Ein Kanarienvogel in Athen

Film Entdeckungen auf dem 47. Internationalen Filmfestival im tschechischen Karlovy Vary

Ein junger Mann mit Megafon läuft durch die Straßen Tokios, verdammt Mulitplexe und agitiert für den Film als Kunst. Auf der Terrasse seines Hauses führt er wie in einem Filmklub für ein kleines Publikum Buster-Keaton-Filme vor. Sein Traum: selbst Filme zu machen. Geld hat er vom Bruder bekommen, aber den hat die Mafia ermordet und nun droht ihm das gleiche Schicksal, falls er die Schulden den Gangstern nicht zurückzahlt. Zu deren Vergnügen stellt er sich ihnen als punching bag zur Verfügung, um damit das Geld zusammenzubekommen und schließlich doch seinen Film zu realisieren.

Eine bizarre Metapher auf die Kompromisslosigkeit engagierter Filmemacher. Der in den achtziger Jahren bekanntgewordene iranische Regisseur Amir Naderi, der jetzt in New York lebt, hat seinen jüngsten Film Cut (Foto) in Japan gedreht und ihn als originellen Beitrag beim Filmfestival Karlovy Vary präsentiert.

Interessante Entdeckungen

Auch sonst konnte man in Nebereihen interessantere Entdeckungen machen als in einem eher schwachen Wettbewerb. Den gewann der norwegische Film The Almost Man von Martin Lund, die Komödie um einen 30-Jährigen, der nicht erwachsen werden will. Für den Kristallglobus nebst 25.000 Dollar nicht eben prädestiniert. Eine bessere Juryentscheidung war der Spezialpreis für Marco Tullio Giordanas Piazza Fontana: Die italienische Verschwörung, ein Dokudrama um das Bombenattentat auf eine Mailänder Bank mit 17 Toten am 12. Dezember 1969. Anfangs Anarchisten in die Schuhe geschoben, führen die Spuren zu Geheimdiensten.

Als aktuellen Kontext zur griechischen Krise konnte man das Debüt von Ektoras Lygizos To agori troi to fagito tou pouliou (Boy eating the Bird’s Food) lesen: drei Tage im Leben eines jungen Athener Arbeitslosen, der das Futter (mit seinem) Kanarienvogel teilt. Aktuelle Bezüge auch im Debüt von Mohcine Besri, Les Mécréants (The Miscreant), aus Marokko über das Kidnapping einer jungen Theatergruppe durch fanatische Islamisten.

Forum für den osteuropäischen Film

Traditionell bietet Karlovy Vary stets ein Forum für den osteuropäischen Film.
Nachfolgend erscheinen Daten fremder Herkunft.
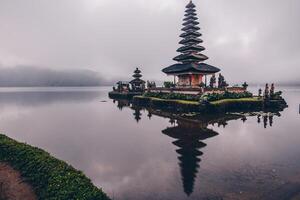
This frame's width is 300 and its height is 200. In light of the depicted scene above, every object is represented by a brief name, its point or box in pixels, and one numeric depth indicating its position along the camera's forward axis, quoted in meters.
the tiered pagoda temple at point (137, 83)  67.88
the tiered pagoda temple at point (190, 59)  44.88
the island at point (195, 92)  34.09
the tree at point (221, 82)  41.66
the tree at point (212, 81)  42.16
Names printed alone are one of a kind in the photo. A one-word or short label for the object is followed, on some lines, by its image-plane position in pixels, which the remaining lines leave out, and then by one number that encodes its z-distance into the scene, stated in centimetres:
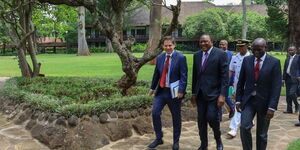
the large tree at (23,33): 1078
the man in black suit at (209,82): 474
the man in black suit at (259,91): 408
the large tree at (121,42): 720
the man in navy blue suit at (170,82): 518
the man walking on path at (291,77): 762
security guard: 604
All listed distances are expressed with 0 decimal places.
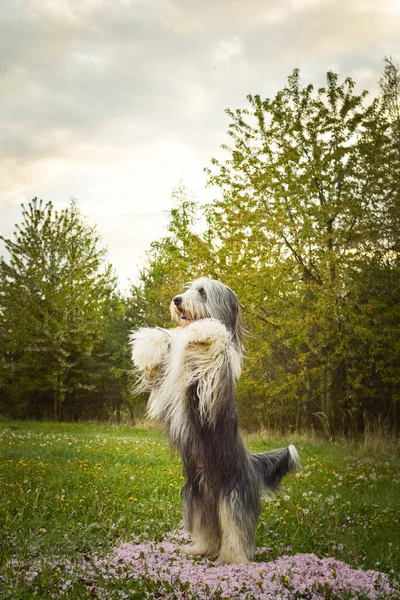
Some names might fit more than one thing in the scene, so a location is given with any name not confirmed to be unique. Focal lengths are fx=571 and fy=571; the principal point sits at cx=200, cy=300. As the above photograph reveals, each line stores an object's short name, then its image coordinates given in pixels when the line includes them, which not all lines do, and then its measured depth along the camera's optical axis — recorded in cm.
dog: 448
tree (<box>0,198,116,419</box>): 2570
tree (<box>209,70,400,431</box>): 1509
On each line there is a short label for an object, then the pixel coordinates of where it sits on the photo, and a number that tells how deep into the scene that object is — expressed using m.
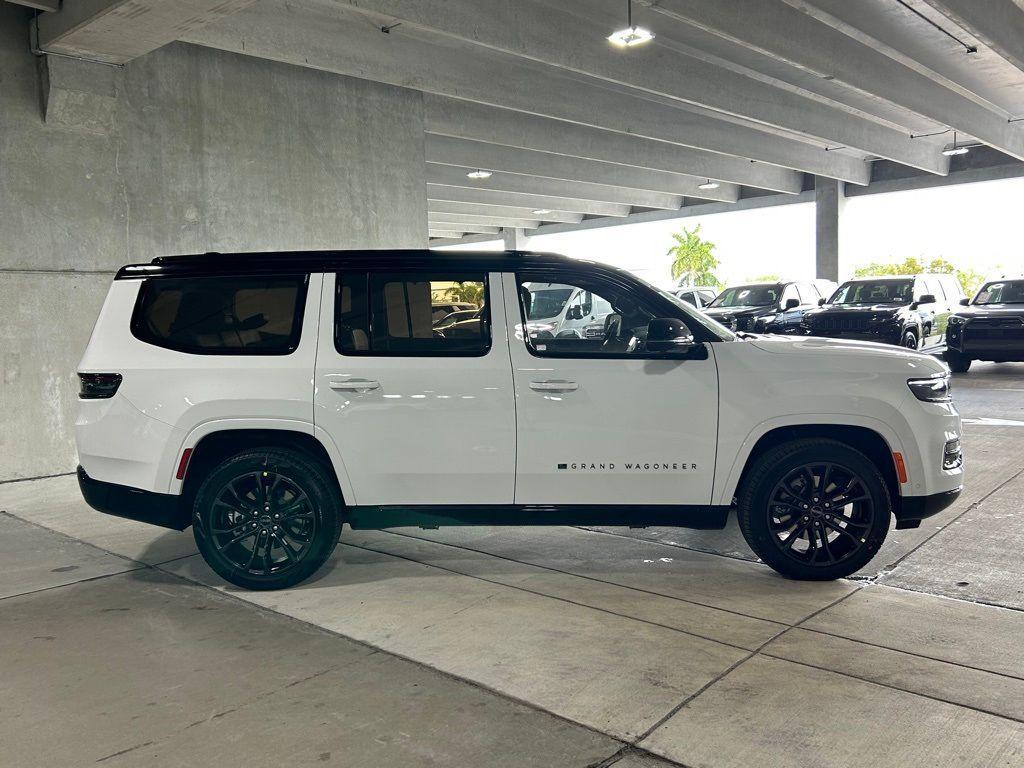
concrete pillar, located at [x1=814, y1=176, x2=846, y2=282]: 26.88
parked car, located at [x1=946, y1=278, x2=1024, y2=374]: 14.32
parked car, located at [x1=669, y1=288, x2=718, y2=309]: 23.27
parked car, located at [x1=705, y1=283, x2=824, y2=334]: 17.86
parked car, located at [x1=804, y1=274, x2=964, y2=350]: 15.60
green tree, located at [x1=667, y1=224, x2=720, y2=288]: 64.50
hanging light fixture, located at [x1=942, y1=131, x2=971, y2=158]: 22.09
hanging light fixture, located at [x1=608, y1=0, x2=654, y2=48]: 10.06
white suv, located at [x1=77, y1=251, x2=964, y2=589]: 4.86
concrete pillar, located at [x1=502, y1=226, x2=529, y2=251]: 38.72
Herausragend aus dem tschechischen Angebot war Petr Nikolaevs Lidice, eine Erinnerung an eines der größten deutschen Verbrechen: die totale Auslöschung jenes Dorfes und seiner Einwohner als Rache für das Attentat auf „Reichsprotektor“ Reinhard Heydrich 1942. Aus der Slowakei kam eine halbdokumentarische Sozialstudie von Iveta Grófová (Made in Ash) über zwei Freundinnen, die in der Textilfabrik der Stadt an der böhmischen Grenze zu Deutschland Geld verdienen möchten, aber bei Auftragsrückgang mit anderen ausländischen Arbeiterinnen entlassen werden und sich zum Überleben mit deutschen Pensionären abgeben.

Dass der Zweite Weltkrieg immer noch ein russisches Thema ist, bewiesen eindrucksvoll zwei deutsche Koproduktionen. Eva Neymann, Absolventin der Deutschen Film- und Fernsehakademie Berlin (dffb, schildert nach einem autobiografischen Roman von Friedrich Gorenstein in realistischen Schwarzweiß-Bildern das traurige Schicksal eines achtjährigen Jungen im Hungerwinter 1944 vor Kriegsende (Dom s bashenkoy/House with a Turret). Der renommierte Dokumentarist Sergej Loznitsa adaptierte für seinen zweiten Spielfilm V tumane (In the Fog) einen Roman von Vasil Bykow über die Konfrontation zweier Partisanen mit einem vermeintlichen Verräter in den belorussischen Wäldern.

Dass Amir Naderis Plädoyer für den Film als Kunst in Karlovy Vary am richtigen Ort war, zeigte die Zustimmung des begeisterungsfähigen Publikums.